Dataset entries
***

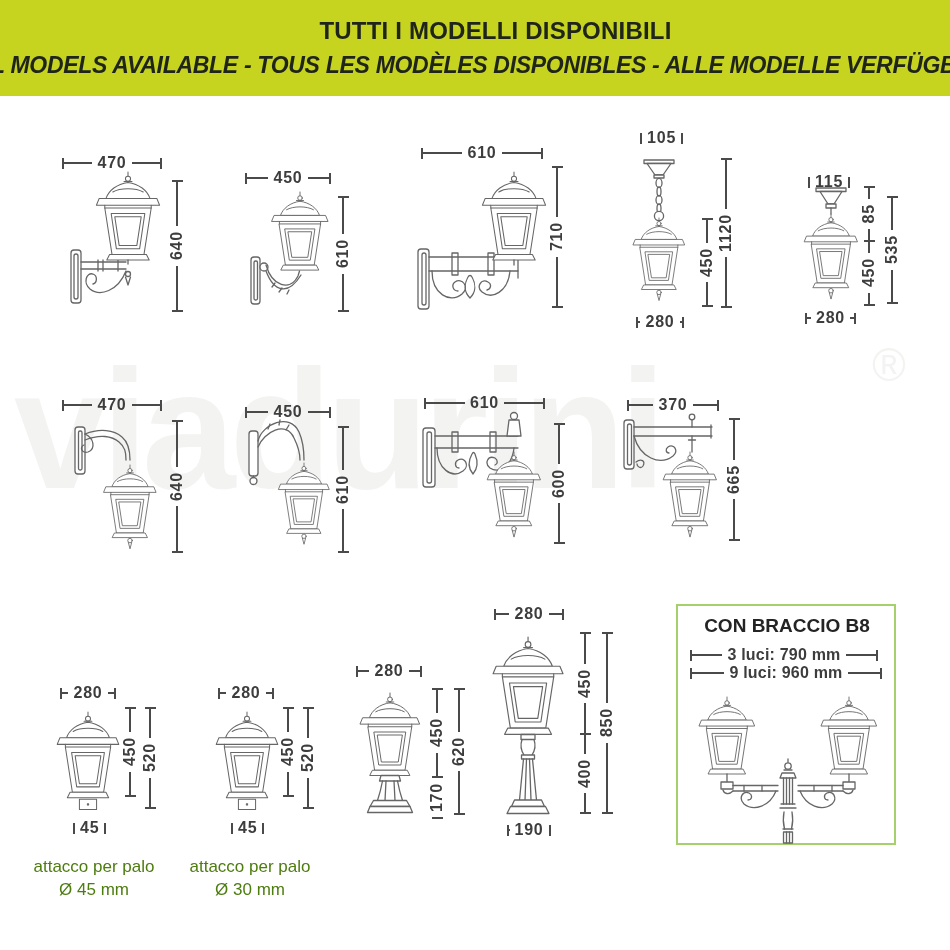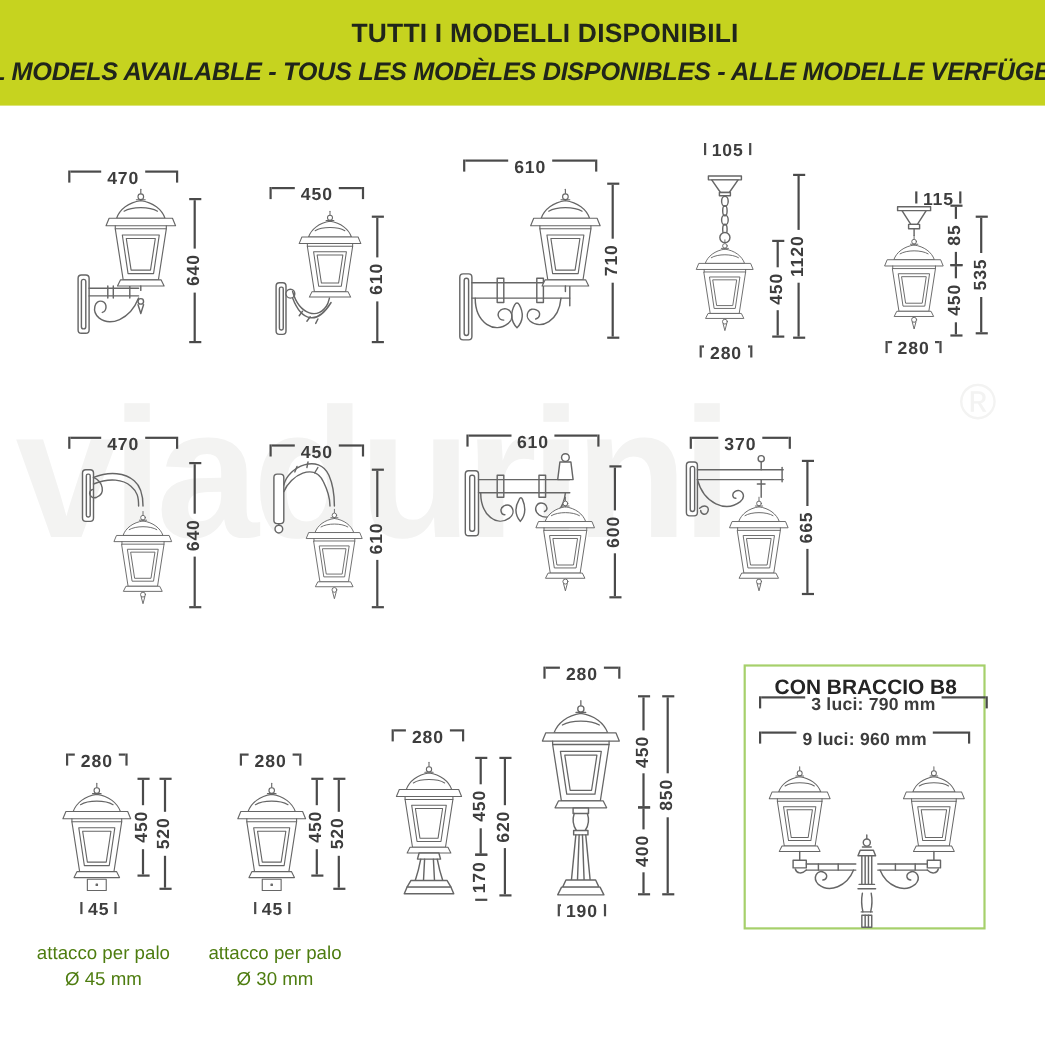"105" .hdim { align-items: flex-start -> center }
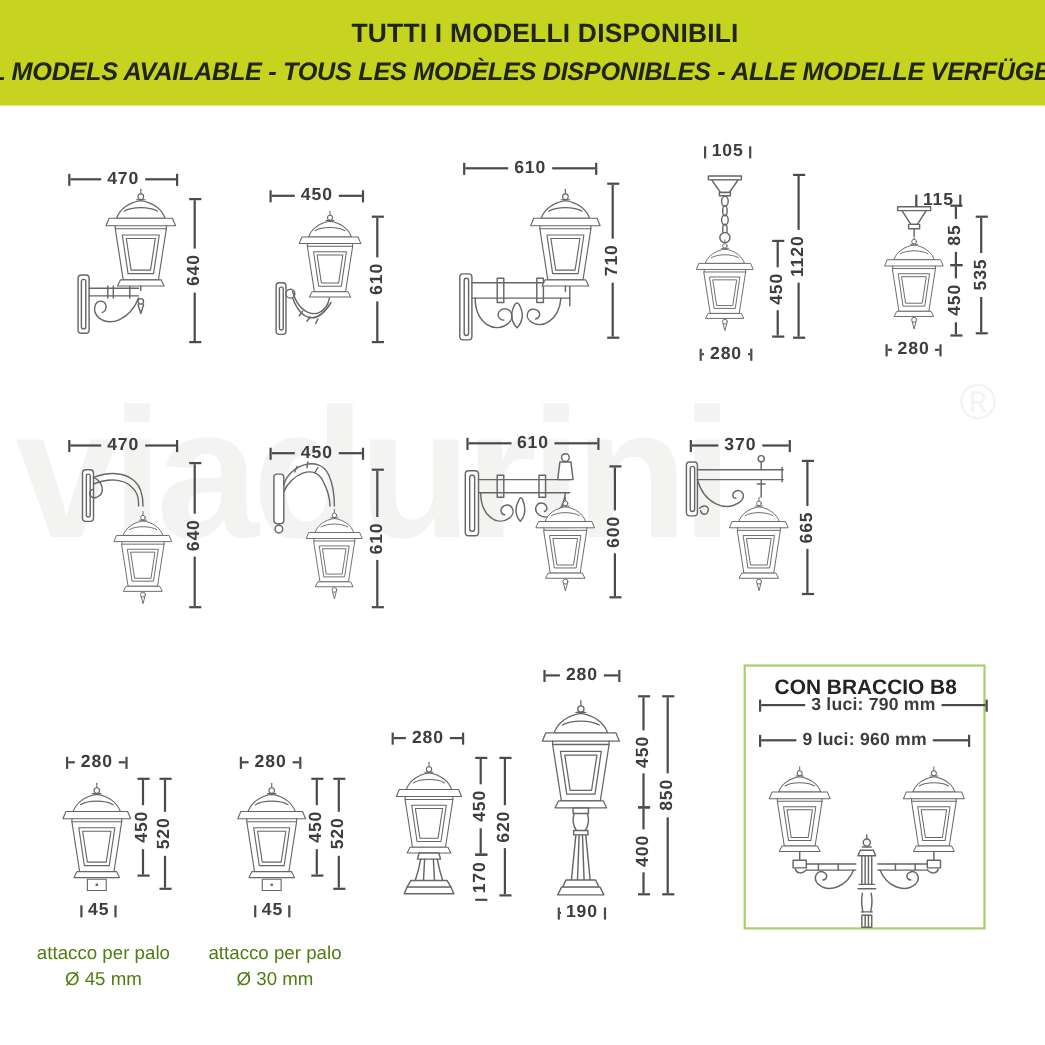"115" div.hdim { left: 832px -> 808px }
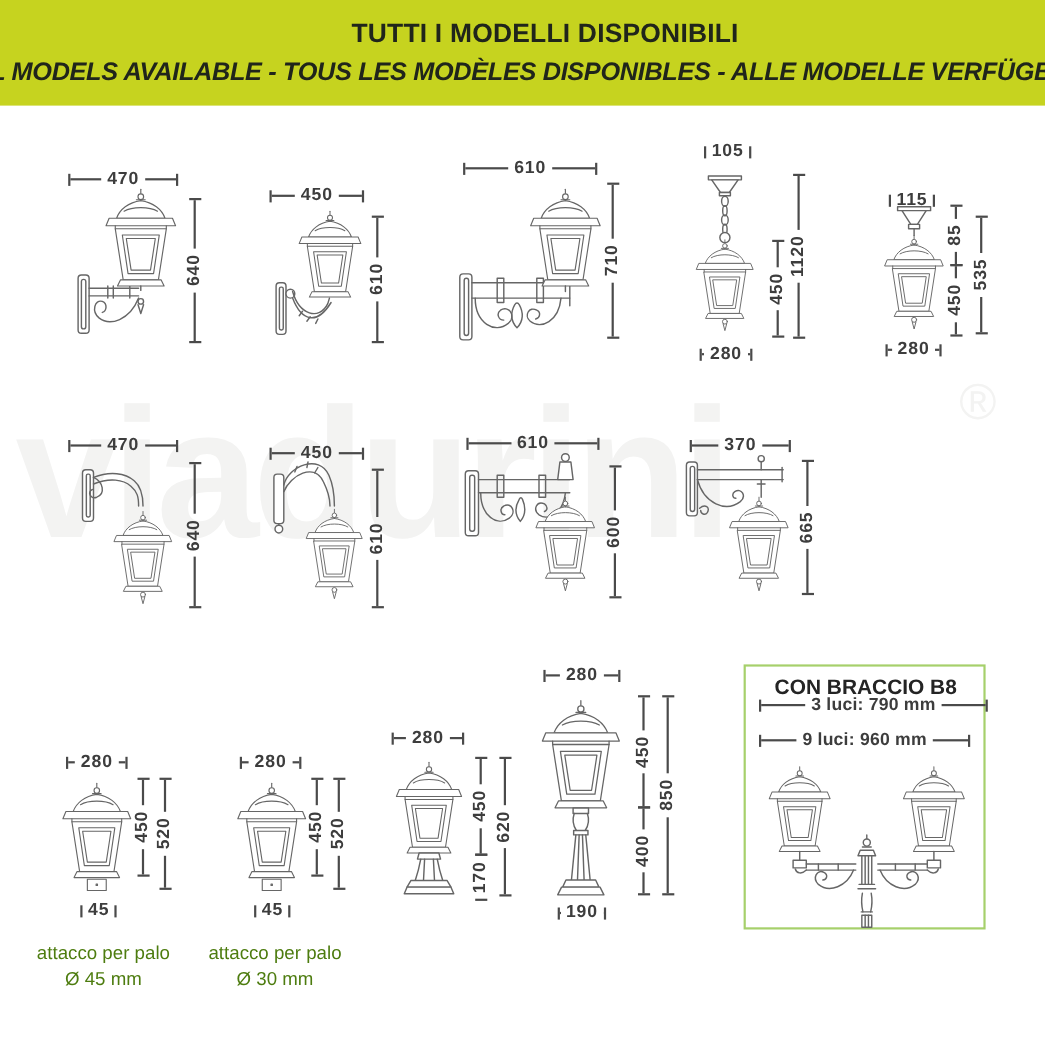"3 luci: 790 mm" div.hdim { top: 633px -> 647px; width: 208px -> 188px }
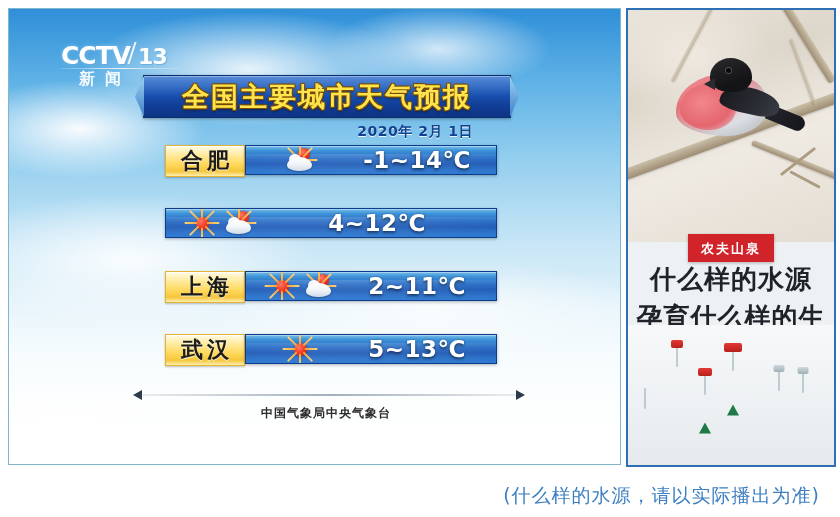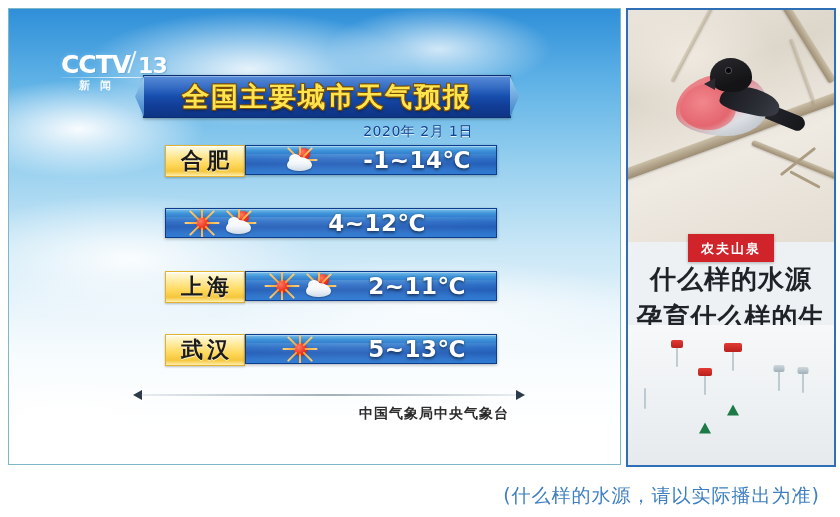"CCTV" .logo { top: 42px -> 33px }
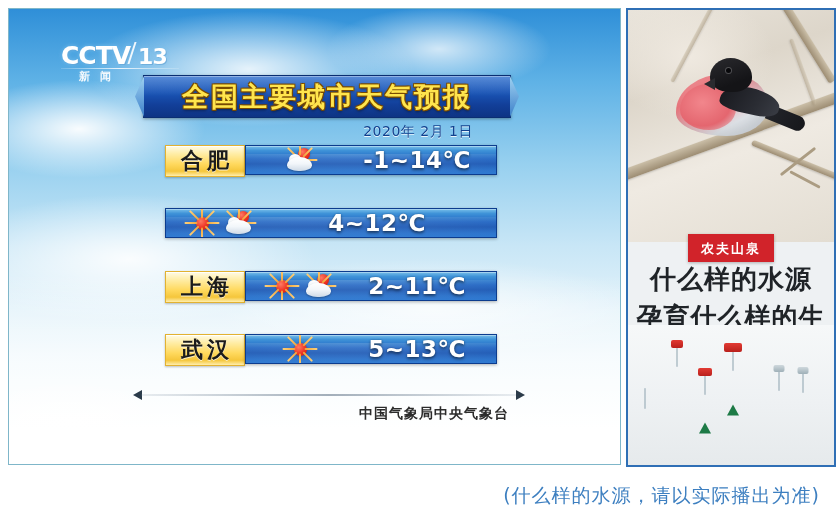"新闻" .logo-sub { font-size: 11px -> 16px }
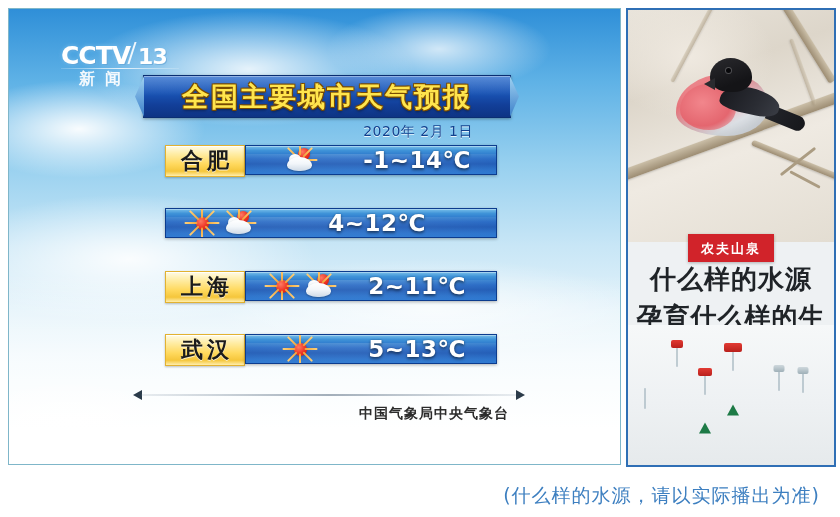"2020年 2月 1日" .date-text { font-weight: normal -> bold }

***

# [Problem to work on]
Set down the lines from the one containing "top: 42px ->" through the last line of the records above, both included, exactly as they appear and with no other text. Pictures should not be set down.

# [Solved problem]
"CCTV" .logo { top: 42px -> 33px }
"新闻" .logo-sub { font-size: 11px -> 16px }
"2020年 2月 1日" .date-text { font-weight: normal -> bold }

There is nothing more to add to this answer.